My apartment in the Boston suburbs looks out onto a murky inlet of the Charles River.  When I went out into my ‘backyard’ and caught a smallmouth bass and then three sunfish in a row, I left a gloating message on my dad’s voicemail.

Then came saltwater casting lessons with my Mom. During a weekend getaway on the south shore of Massachusetts, we found a beautiful remote beach with some killer looking flats. Of course, along with the cooler and umbrella, she brought the rod and a box of chunky saltwater flies. My Mom is a sensitive soul, introverted, observant, gentle and sometimes even timid. On the water with a rod, however, she is a powerhouse woman, a warrior of the elements. I watched her slice through the wind, in complete control of what felt like hundreds of yards of line, narrating every step. We stood waist-deep in the waves, warrior women together, passing life’s knowledge through the generations.           

The next hurdle was fishing with the legendary Mr. Tom Rosenbauer, aka Dad. On a cool August morning on the Mettawee River behind his house, we spent what felt like hours crouched by the riverbank watching a fish feed. My Dad insisted on the crouching position so that we didn’t spook the fish. For the first 28 years of my life, this would have felt like agony. I’ve spent most of our “Father-Daughter” time trailing behind him as we tromped through the woods or along rivers, somewhat interested in his astute observations on fish habitats. But now, I was fascinated. We actually watched a trout feed for a few minutes, as it rhythmically nudged the surface and darted back to its waiting position.

photo by - Brooke Rosenbauer

Then he expertly coached me through casting. To his delight, I was able to get the fly in the general vicinity of the fish instead of catching all the surrounding trees and bushes. We spooked it, (I’m not so great at the Rosenbauer Crouch yet), and walked away with no fish, but possibly something better… connection.

You see, my dad and I don’t exactly share our innermost feelings, so although he says he never cared whether I fished or not, he sure was happy that I had decided to pick up a rod. As we were putting away the rods, dad turned to me and said, with raised eyebrows, “You are looking fishy… very fishy.” Coming from him, that meant a lot.

Fishing also started to weave itself into my newly independent life and all the challenges that come with ‘adulting.’ Bursting my short-lived little bubble of contentment, Wilson was offered a great job in another city, far away from everything that I knew and loved.

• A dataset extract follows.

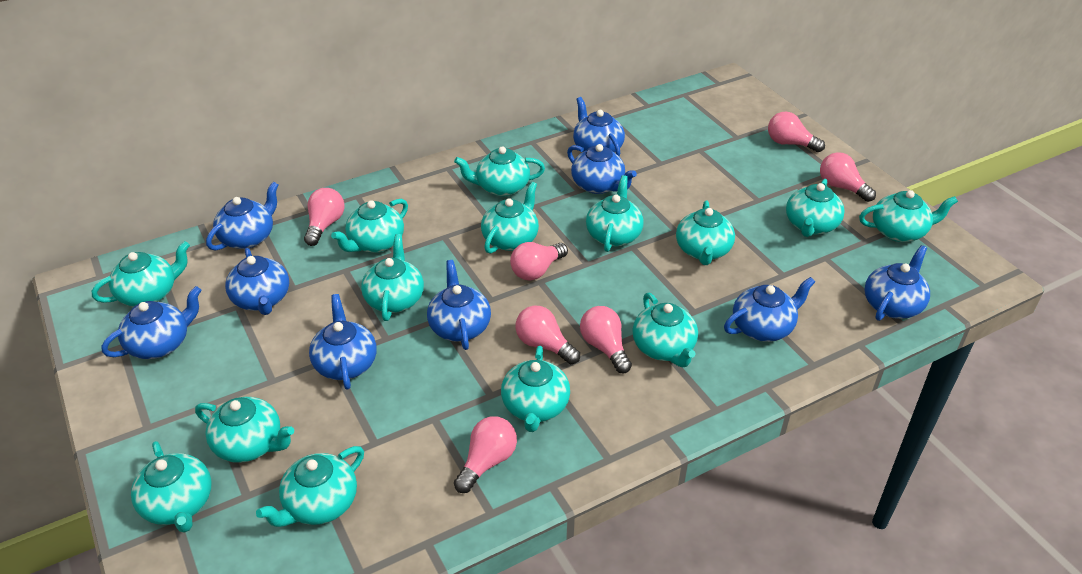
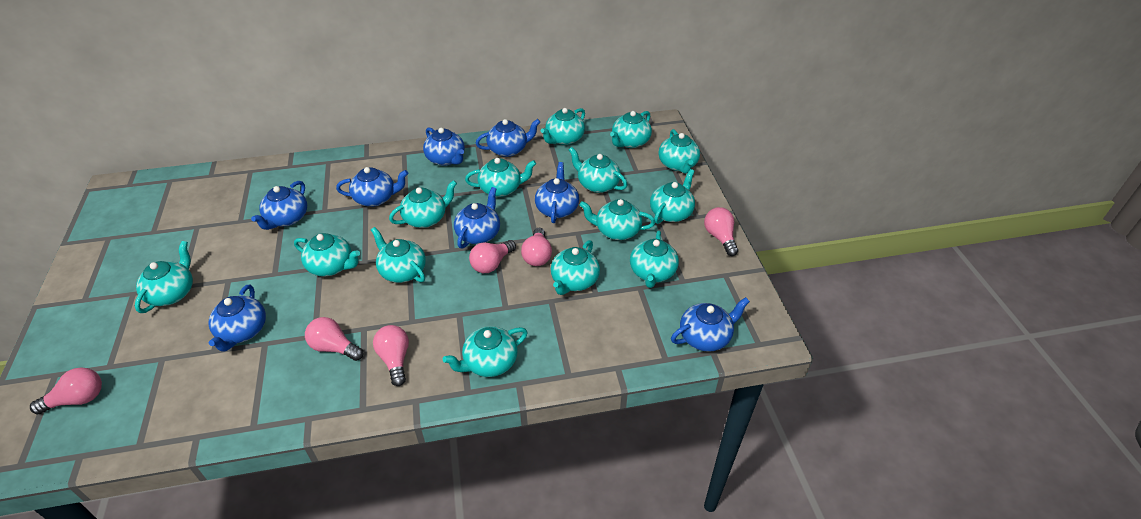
blue teapot: [102,286,201,359] [206,182,278,251] [225,248,289,315] [309,294,377,390] [427,260,491,350] [567,144,637,194] [573,97,625,156] [724,277,815,342] [864,245,930,321] = 9 -> [208,285,266,352] [251,181,307,230] [336,167,408,207] [423,127,465,166] [454,187,500,248] [476,119,540,157] [535,162,579,223] [671,297,750,352] = 8
pink light bulb: [304,188,344,246] [454,416,517,493] [510,242,568,280] [515,305,580,364] [580,306,632,373] [768,111,825,152] [820,152,876,202] = 7 -> [30,368,102,414] [305,317,363,361] [373,325,409,386] [469,240,516,273] [521,228,552,266] [704,207,738,256] = 6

I called my dad in tears, Sitting on the banks of that murky inlet sobbing, contemplating my uncertain future and gazing out at the sun slowly fading behind the horizon of trees, I asked him for ‘Dad advice.’ He told me,

“Go fishing. That always helps.”

Following his wise suggestion, I trudged out to the murky Charles. As I pulled in a few baby sunfish in the last flickers of sunlight, I felt a growing sense of calm.

Through these experiences, fishing became more than knots and flies. It took on purpose: human connection, closeness to nature and an opportunity for peace and contemplation.  I am not sure where this current will take me, but maybe I’ll get to catch a few ‘big fish’ someday.